Determine the number of lines in the data that include the word "JSON", and write only that number.

[Stored records]
##############################
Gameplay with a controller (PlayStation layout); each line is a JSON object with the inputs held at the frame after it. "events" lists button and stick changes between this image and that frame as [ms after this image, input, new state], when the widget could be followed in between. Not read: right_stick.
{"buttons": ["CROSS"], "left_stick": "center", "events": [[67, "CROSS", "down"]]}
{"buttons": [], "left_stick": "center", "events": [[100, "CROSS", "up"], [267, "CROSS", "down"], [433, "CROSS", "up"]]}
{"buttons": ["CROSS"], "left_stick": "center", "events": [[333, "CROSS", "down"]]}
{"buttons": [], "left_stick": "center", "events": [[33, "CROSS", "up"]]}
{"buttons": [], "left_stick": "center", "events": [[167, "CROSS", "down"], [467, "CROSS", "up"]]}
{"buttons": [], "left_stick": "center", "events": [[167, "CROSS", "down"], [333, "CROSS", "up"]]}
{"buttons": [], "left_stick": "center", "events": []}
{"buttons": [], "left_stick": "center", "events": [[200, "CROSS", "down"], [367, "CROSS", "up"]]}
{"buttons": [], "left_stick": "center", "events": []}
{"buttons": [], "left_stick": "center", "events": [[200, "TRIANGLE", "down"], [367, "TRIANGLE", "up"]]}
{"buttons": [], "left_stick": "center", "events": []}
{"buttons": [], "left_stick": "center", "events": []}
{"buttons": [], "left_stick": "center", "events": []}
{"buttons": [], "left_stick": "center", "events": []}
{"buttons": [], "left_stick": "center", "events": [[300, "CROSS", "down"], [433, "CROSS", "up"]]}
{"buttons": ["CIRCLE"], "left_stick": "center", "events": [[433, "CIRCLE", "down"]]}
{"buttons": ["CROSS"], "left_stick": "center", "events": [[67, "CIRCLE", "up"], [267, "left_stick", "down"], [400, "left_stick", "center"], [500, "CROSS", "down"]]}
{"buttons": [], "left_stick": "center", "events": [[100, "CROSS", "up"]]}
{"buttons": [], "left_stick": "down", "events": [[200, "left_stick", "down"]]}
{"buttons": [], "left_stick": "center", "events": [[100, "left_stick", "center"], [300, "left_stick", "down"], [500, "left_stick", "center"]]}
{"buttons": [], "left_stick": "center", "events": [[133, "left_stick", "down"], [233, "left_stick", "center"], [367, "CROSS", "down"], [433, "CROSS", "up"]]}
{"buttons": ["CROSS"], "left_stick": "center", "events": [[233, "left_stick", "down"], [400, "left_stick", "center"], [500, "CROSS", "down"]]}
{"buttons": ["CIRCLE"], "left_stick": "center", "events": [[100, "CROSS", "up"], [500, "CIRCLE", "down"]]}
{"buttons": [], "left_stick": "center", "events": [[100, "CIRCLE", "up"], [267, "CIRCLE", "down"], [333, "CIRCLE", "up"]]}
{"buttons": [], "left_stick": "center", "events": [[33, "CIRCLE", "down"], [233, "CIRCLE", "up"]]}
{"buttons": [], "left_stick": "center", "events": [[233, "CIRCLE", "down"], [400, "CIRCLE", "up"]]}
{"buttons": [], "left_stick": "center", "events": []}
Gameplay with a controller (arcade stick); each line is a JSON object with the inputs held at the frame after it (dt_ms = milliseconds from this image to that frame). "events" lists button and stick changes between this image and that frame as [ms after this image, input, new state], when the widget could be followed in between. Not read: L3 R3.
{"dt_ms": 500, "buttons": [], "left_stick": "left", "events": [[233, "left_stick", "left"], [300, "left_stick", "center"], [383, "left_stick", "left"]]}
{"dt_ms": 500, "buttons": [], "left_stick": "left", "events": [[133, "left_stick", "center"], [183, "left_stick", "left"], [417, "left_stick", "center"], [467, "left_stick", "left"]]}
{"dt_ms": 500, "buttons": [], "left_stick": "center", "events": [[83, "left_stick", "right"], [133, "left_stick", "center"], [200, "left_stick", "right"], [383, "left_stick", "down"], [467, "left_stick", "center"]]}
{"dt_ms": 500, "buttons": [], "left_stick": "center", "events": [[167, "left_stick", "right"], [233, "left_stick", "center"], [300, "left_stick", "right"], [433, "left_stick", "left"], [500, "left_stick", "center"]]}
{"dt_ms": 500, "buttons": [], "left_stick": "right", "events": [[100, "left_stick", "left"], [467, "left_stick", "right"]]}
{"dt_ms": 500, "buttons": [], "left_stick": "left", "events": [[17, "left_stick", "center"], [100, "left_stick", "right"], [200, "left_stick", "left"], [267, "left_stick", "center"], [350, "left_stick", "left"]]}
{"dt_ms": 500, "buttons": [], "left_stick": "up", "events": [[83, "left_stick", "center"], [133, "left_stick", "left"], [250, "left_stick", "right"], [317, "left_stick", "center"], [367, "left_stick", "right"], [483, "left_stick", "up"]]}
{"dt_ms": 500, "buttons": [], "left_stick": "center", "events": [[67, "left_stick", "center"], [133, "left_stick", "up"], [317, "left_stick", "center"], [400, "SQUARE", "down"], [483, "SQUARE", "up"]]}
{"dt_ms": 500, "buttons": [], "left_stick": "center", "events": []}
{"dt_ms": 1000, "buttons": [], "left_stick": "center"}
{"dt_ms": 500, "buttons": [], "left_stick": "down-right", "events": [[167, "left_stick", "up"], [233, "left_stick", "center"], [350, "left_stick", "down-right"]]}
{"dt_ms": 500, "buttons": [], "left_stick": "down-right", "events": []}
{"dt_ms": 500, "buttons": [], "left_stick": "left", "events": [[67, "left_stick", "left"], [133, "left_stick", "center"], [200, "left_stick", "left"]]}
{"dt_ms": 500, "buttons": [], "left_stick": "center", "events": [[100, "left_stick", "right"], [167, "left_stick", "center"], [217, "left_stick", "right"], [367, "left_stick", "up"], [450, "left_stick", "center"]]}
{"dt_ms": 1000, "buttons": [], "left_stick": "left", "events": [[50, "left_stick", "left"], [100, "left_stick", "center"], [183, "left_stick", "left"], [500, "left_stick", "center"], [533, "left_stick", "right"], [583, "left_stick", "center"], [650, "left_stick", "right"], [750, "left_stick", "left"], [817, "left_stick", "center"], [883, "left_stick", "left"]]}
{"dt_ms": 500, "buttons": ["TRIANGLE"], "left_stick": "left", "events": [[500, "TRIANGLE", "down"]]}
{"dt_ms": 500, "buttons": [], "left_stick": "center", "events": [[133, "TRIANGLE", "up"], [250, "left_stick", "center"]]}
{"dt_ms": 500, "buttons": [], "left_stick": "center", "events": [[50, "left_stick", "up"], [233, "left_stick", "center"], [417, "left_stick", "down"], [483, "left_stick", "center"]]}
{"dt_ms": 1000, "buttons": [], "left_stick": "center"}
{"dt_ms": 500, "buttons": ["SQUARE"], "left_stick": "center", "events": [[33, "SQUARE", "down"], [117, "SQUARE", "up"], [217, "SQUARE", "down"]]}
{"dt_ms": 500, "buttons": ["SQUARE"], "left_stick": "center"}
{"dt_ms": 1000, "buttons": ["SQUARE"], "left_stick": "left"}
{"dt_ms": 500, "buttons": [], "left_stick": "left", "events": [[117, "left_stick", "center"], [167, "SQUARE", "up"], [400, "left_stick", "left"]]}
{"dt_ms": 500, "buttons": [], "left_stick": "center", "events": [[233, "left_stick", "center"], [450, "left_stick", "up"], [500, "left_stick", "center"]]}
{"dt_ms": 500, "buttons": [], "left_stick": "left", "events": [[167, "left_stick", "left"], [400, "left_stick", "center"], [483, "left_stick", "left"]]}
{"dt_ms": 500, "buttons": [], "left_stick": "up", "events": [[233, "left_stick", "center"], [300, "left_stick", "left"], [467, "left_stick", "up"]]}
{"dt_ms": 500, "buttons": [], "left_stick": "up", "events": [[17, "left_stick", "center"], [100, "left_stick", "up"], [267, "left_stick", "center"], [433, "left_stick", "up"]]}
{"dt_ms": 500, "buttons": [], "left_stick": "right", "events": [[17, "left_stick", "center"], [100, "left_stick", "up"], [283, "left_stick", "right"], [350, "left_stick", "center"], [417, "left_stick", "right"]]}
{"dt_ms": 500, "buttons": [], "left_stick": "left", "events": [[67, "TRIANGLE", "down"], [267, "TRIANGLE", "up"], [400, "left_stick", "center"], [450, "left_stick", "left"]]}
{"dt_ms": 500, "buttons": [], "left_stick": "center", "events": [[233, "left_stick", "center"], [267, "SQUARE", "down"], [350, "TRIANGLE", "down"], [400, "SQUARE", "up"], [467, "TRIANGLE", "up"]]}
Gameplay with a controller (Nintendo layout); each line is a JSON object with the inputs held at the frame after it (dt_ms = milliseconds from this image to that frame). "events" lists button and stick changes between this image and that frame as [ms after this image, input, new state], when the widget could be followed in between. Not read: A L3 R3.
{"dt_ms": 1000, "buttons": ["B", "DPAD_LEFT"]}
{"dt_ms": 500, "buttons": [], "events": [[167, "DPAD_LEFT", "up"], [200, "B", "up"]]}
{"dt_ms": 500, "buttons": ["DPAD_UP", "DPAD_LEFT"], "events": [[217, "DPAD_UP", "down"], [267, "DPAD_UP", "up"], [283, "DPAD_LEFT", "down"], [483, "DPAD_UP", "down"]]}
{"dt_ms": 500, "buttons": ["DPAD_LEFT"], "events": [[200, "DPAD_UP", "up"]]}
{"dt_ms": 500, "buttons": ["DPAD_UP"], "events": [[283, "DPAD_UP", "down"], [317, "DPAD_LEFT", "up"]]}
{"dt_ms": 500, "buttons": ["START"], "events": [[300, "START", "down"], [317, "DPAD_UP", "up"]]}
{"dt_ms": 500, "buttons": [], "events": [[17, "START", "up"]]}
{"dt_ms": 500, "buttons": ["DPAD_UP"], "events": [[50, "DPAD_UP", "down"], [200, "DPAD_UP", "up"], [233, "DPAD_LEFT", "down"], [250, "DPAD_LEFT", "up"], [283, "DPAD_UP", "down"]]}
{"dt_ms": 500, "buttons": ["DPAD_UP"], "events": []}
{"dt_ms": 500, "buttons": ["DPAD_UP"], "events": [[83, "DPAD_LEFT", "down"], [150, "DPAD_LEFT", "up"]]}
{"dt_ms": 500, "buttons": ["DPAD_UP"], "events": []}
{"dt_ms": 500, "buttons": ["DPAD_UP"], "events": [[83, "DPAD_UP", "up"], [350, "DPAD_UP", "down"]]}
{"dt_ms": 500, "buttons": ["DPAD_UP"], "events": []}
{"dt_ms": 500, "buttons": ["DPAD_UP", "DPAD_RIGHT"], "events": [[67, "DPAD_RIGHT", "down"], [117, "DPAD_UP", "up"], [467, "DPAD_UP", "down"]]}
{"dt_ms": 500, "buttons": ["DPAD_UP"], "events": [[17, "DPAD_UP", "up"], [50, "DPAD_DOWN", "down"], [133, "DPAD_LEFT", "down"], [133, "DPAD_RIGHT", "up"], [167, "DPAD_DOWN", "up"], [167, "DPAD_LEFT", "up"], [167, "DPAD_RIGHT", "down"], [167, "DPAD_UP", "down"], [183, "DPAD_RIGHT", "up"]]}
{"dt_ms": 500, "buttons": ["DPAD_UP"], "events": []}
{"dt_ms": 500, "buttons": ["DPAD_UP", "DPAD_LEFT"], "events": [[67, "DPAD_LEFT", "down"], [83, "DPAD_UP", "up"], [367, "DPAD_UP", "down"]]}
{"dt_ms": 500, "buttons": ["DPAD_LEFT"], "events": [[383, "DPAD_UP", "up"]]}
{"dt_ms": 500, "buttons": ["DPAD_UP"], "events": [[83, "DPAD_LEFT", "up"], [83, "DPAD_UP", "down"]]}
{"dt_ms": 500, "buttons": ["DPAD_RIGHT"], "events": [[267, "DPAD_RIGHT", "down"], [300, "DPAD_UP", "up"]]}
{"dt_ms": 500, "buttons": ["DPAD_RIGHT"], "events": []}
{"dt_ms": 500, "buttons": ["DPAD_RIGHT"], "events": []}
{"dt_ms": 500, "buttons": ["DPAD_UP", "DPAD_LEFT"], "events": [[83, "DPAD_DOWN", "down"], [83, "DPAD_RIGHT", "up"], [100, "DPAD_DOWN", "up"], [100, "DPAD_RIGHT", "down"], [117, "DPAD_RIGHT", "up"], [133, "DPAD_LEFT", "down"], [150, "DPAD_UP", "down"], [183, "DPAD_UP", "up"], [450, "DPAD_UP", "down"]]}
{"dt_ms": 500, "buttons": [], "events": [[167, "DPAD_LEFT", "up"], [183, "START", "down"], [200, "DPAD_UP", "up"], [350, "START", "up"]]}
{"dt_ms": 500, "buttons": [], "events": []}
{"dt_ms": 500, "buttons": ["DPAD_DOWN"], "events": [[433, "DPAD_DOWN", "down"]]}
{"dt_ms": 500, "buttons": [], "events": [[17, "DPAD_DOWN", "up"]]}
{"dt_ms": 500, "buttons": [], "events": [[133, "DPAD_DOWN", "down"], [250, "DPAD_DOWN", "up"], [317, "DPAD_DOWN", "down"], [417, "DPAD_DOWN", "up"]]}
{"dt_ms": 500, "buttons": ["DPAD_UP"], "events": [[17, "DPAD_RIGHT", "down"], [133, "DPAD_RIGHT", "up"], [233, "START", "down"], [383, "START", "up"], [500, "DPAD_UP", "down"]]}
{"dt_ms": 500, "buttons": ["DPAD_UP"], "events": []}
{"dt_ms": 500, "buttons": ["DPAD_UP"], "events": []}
##############################
» **Answer area**: 3